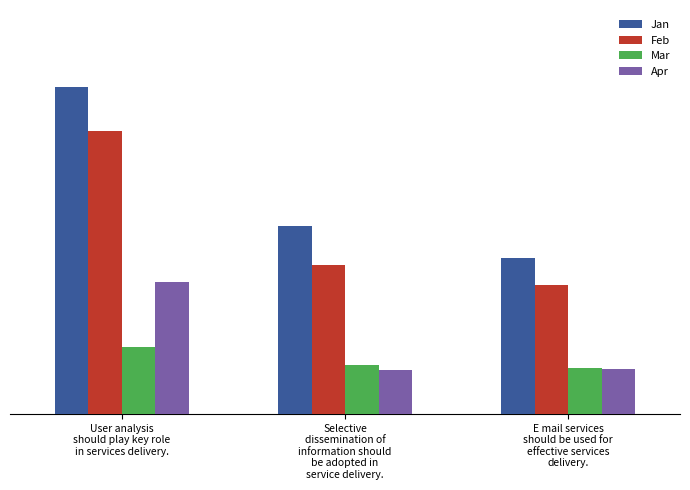

What is the value of the Jan bar at the 2nd from the left?

0.5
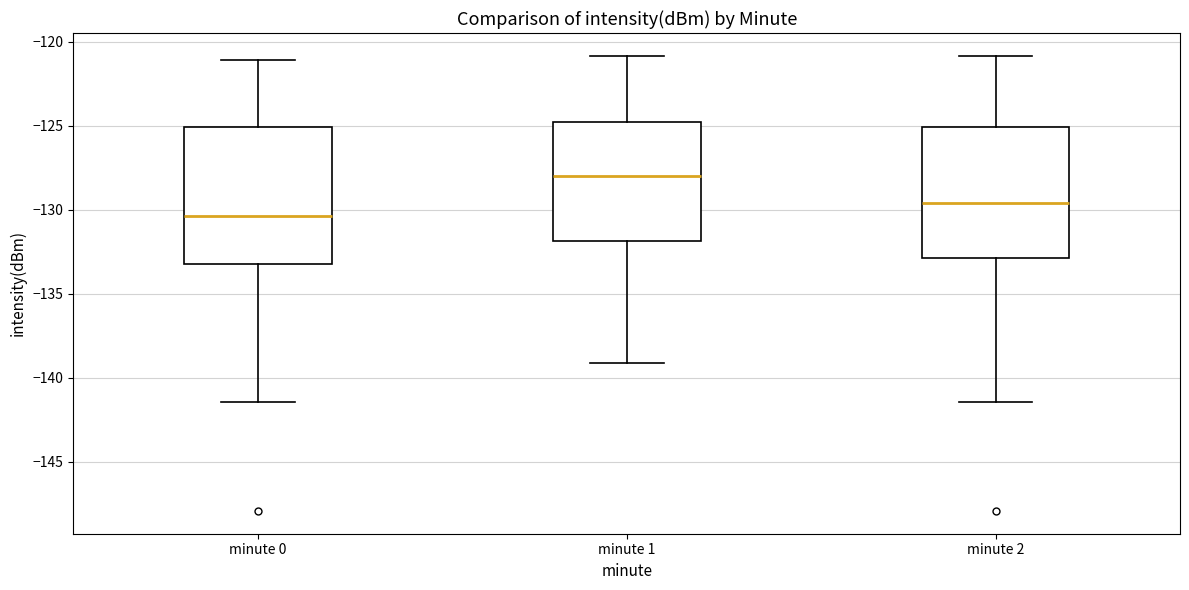

Reading left to right, transcribe this box plot: for each box, give where its median line is, the range the box spans, and where its two whiskers end, as read against the y-axis. The values are not printed on the chart, so give them approximately, as read against the axis.

minute 0: median -130.5, box -133.0 to -125.0, whiskers -141.5 to -121.0
minute 1: median -128.0, box -132.0 to -125.0, whiskers -139.0 to -121.0
minute 2: median -129.5, box -133.0 to -125.0, whiskers -141.5 to -121.0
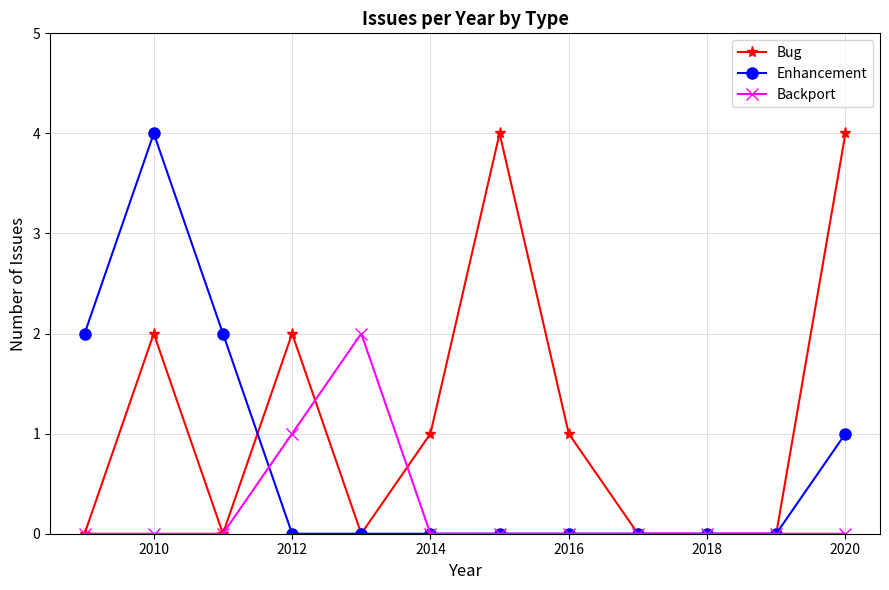

What are all the series names shown in the legend?

Bug, Enhancement, Backport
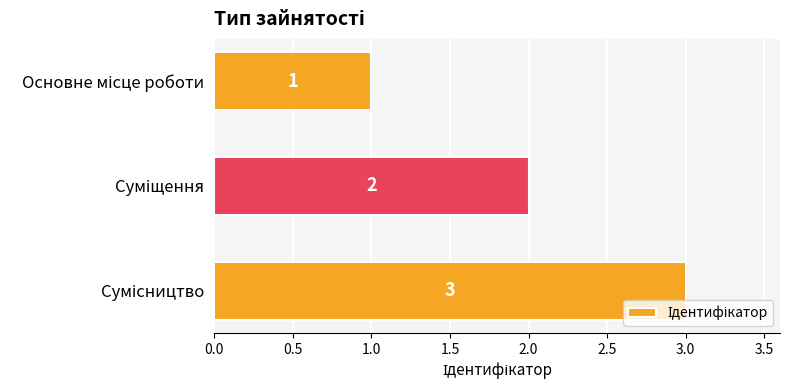

What is the value of the 3rd bar from the top?

3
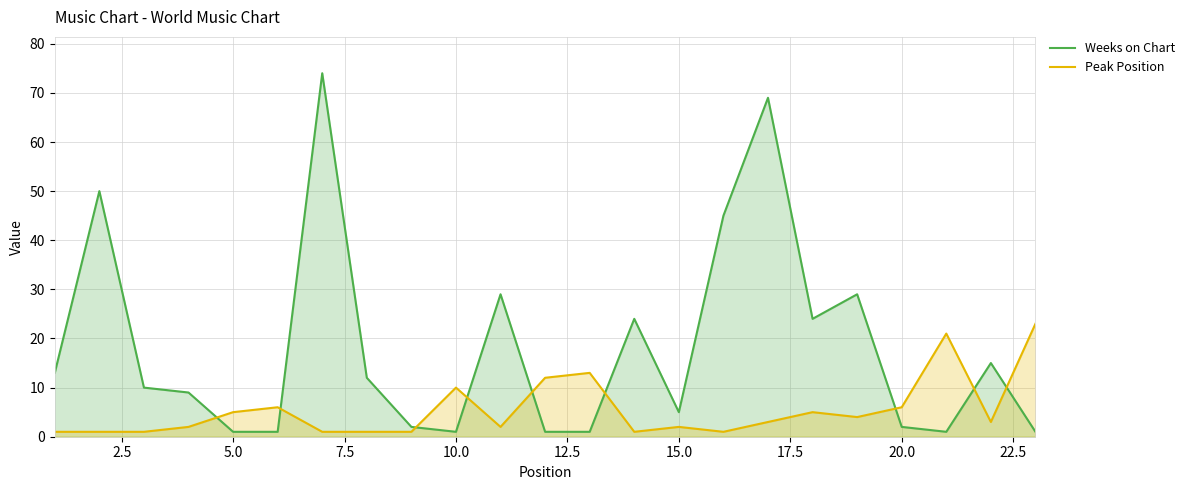

What is the difference between the maximum and minimum values in the Weeks on Chart series?

73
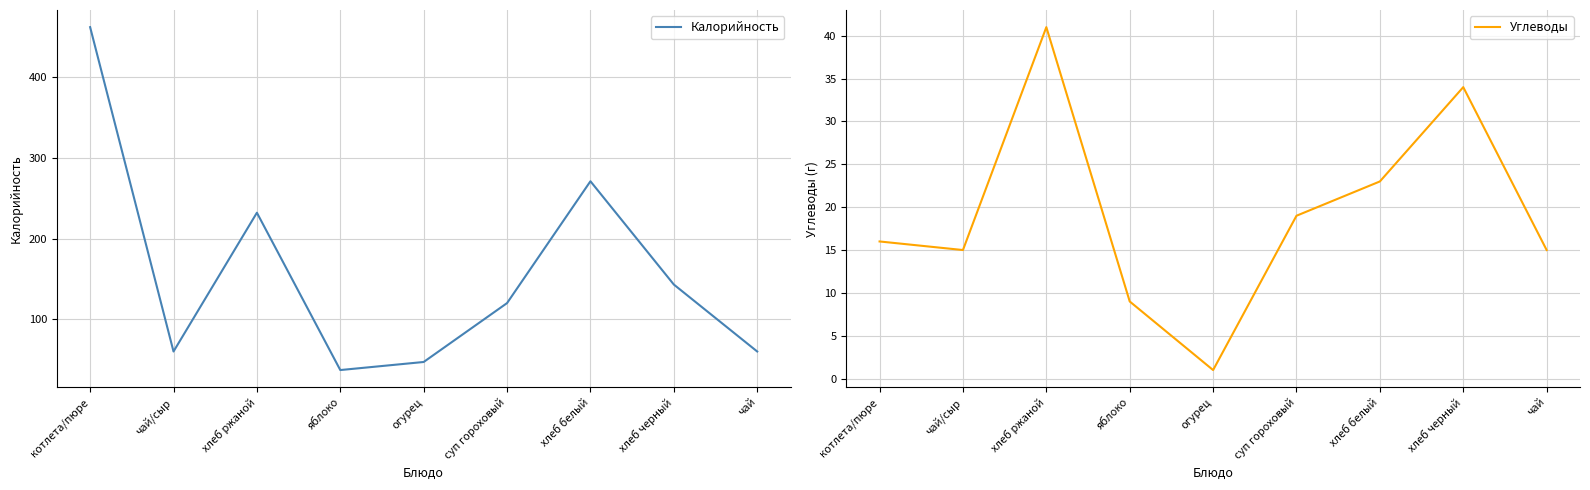

What value does the Калорийность series have at яблоко, to the nearest 50?

50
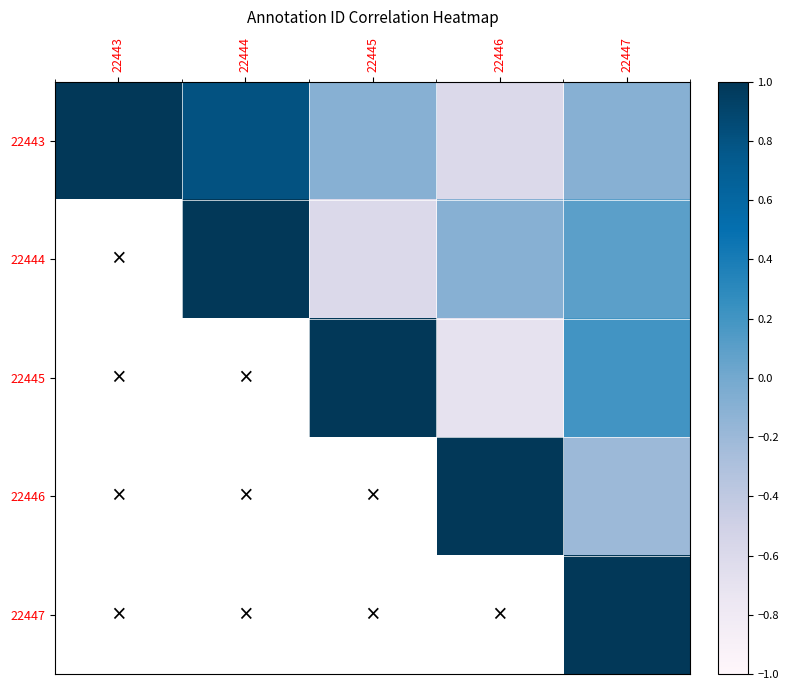

How many data points in 22444 are above 0?

2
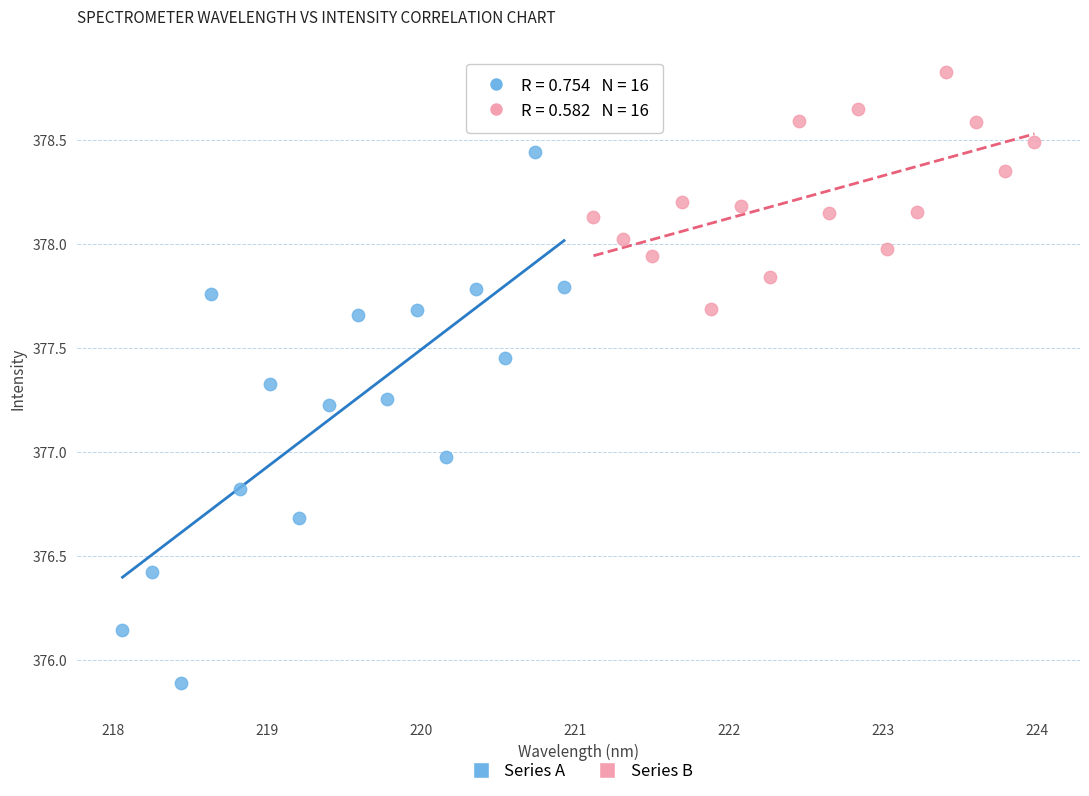

Which series reaches the minimum Y coordinate?

Series A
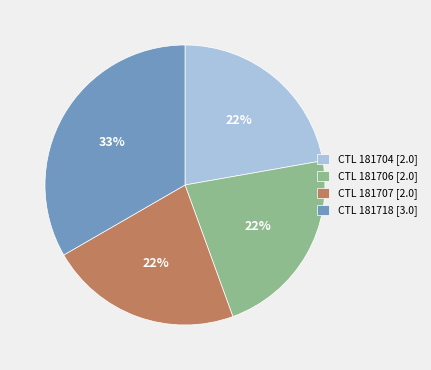

Is there any slice that represents more than half of the pie?

No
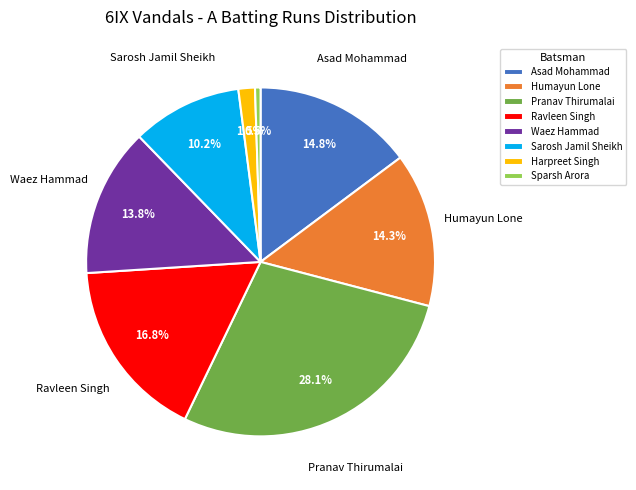

Combined, what portion of the pie is Pranav Thirumalai and Sparsh Arora?

28.6%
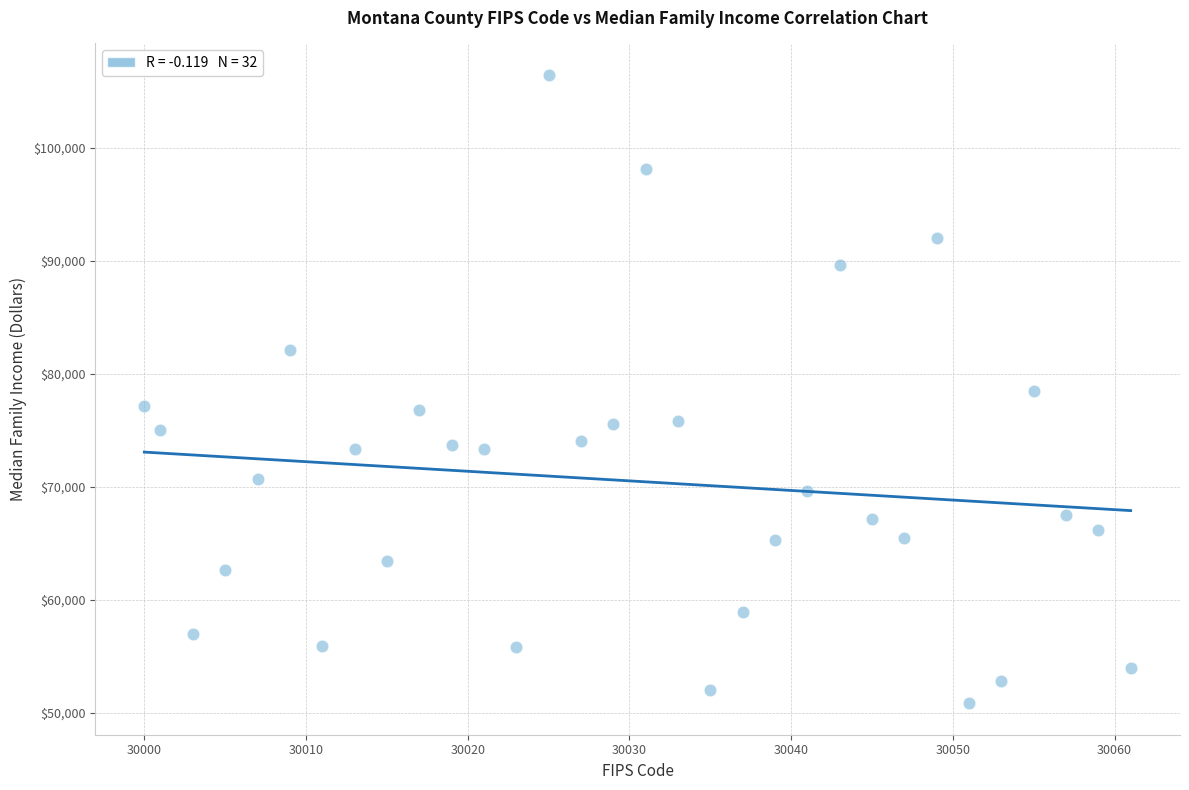

What is the range of X values (max minus min)?

61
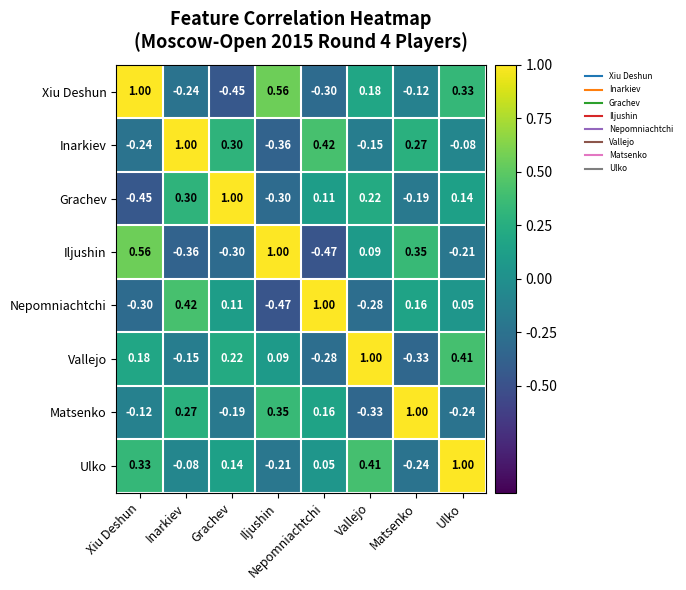

At which label does Vallejo reach its peak?

Vallejo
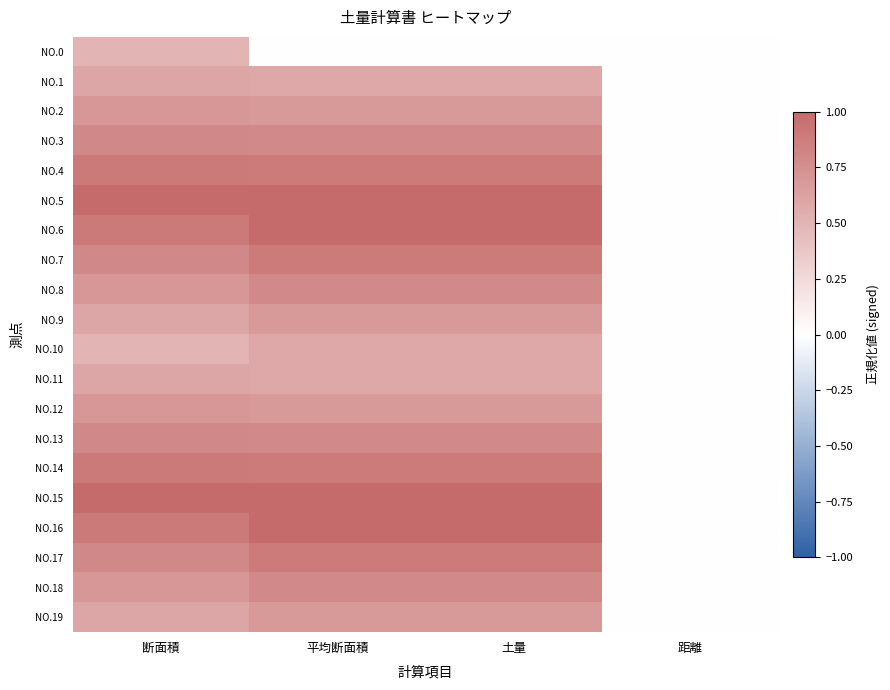

Between 平均断面積 and 距離, which series saw the biggest shift?

NO.5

=======

WHAT THE EXERCISE ASKS: Rewrite all of the material above, replacing every occurrence of "pie" with "circle" and leaving everything else unchanged. Omit the pictures from your answer.

TASK SOLUTION:
What is the value of the Jan bar at the 2nd from the left?

0.5

Reading left to right, transcribe this box plot: for each box, give where its median line is, the range the box spans, and where its two whiskers end, as read against the y-axis. The values are not printed on the chart, so give them approximately, as read against the axis.

minute 0: median -130.5, box -133.0 to -125.0, whiskers -141.5 to -121.0
minute 1: median -128.0, box -132.0 to -125.0, whiskers -139.0 to -121.0
minute 2: median -129.5, box -133.0 to -125.0, whiskers -141.5 to -121.0

What are all the series names shown in the legend?

Bug, Enhancement, Backport

What is the value of the 3rd bar from the top?

3

What is the difference between the maximum and minimum values in the Weeks on Chart series?

73

What value does the Калорийность series have at яблоко, to the nearest 50?

50

How many data points in 22444 are above 0?

2

Which series reaches the minimum Y coordinate?

Series A

Is there any slice that represents more than half of the circle?

No

Combined, what portion of the circle is Pranav Thirumalai and Sparsh Arora?

28.6%

What is the range of X values (max minus min)?

61

At which label does Vallejo reach its peak?

Vallejo

Between 平均断面積 and 距離, which series saw the biggest shift?

NO.5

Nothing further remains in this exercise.